School choice is not racist; it’s quite the opposite

It’s fashionable these days to throw in a charge of racism with policy objections, and Ousley doesn’t disappoint.  He attempts to connect school choice with segregation efforts following the Brown v. Board of Education decision in 1954, and like others who have done so, he conveniently ignores the real history of school choice.

Jason Bedrick, Director of Research for EdChoice, exposed that illusion in a 2020 column. He debunked a similar claim by activist Steve Suitts, the founding director of the Alabama Civil Liberties Union.

“The title of Suitts’ column claims the “roots of the modern school choice movement lie in racism.” Conveniently for his narrative, he doesn’t start the history of school choice with Thomas Paine’s “Rights of Man” (1791) or John Stuart Mill’s “On Liberty” (1859) or even any of the other philosophers, economists, or public intellectuals writing about a market in education in the early 1900s.

“Instead, Suitts wants to start the clock with Southern segregationists trying to get around the landmark 1954 Brown v. Board of Education decision that declared segregated schools unconstitutional. Except he doesn’t give the full history there either. Suitts ignores the existence of segregationists and integrationists on both sides of the school choice debate.

“Yes, some segregationists wanted to open private segregation academies funded via vouchers. But it’s also true that integrationists were already using private schools as a means to foster racial integration while the public system was segregated. Moreover, many segregationists, like those running the state’s teachers’ union, the Virginia Education Association (VEA), opposed voucher plans because they feared choice would lead to racially integrated schools. They had already found ways to skirt Brown by redrawing district boundaries along racial lines.
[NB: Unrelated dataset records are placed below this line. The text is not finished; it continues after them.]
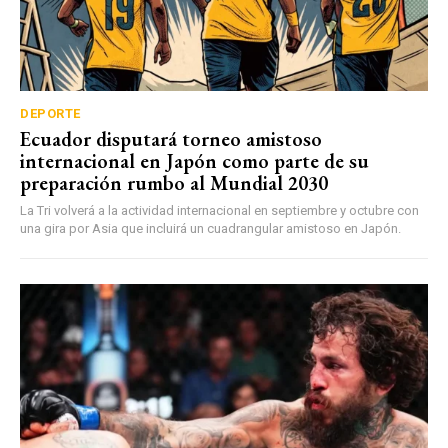
DEPORTE
Ecuador disputará torneo amistoso
internacional en Japón como parte de su
preparación rumbo al Mundial 2030
La Tri volverá a la actividad internacional en septiembre y octubre con
una gira por Asia que incluirá un cuadrangular amistoso en Japón.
“As historian Phil Magness and professor Chris Surprenant detailed in a recent academic paper, the Charlottesville, Va., school district and VEA officers publicly opposed a proposed voucher because if “any White parents withdrew their children for any reason, it would open up an enrollment space that a Black student could then claim with the backing of court-ordered integration,” thereby leading to the so-called “negro engulfment” (the Charlottesville public school district attorney’s term) of the public schools.”

Like nearly all issues, there are good-faith and bad-faith players on both sides.  Ousley is repeating a debunked effort to rewrite history.  And quite ironically, denying better educational opportunities to students of color, who are most in need of them.  To wit, 49% of White students in Ousley’s Shawnee Mission district are proficient in math, but only 12% of Black students and just 14% of Hispanic students.

School funding deception

He also gives a distorted view of school funding, saying, “when Kansas’ general fund budget shrinks, the result is funding cuts to public schools.”

The data clearly disputes Ousley’s claim.  There were five instances since 1995 of General Fund spending declining and spending per student declined two of those occurrences – in 2010 and 2016.  Per-student spending also slightly declined in 2011, as a result of state reductions initiated by Democratic Governor Mark Parkinson in FY 2010 and a reduction in local funding.  But school officials could have avoided all but one spending decline if they hadn’t used some of their state and local funding to increase cash reserves.

Schools collectively had $468 million in operating cash reserves on July 1, 2005.  (We don’t have prior data.)  If operating reserves remained at $468 million each year, there would only have been one drop in per-student funding – a small decline in 2010 at the depth of the Great Recession.

Cumulatively, spending per student increased 153% since 1995 and General Fund spending is 120% higher.

In sum, Ousley consciously distorts the truth in defense of the education bureaucracy and like the bureaucracy, disregards the serious academic needs of many public school students.  And like much of mainstream media, the Shawnee Mission Post makes an in-kind contribution to the effort to keep kids trapped in underperforming schools.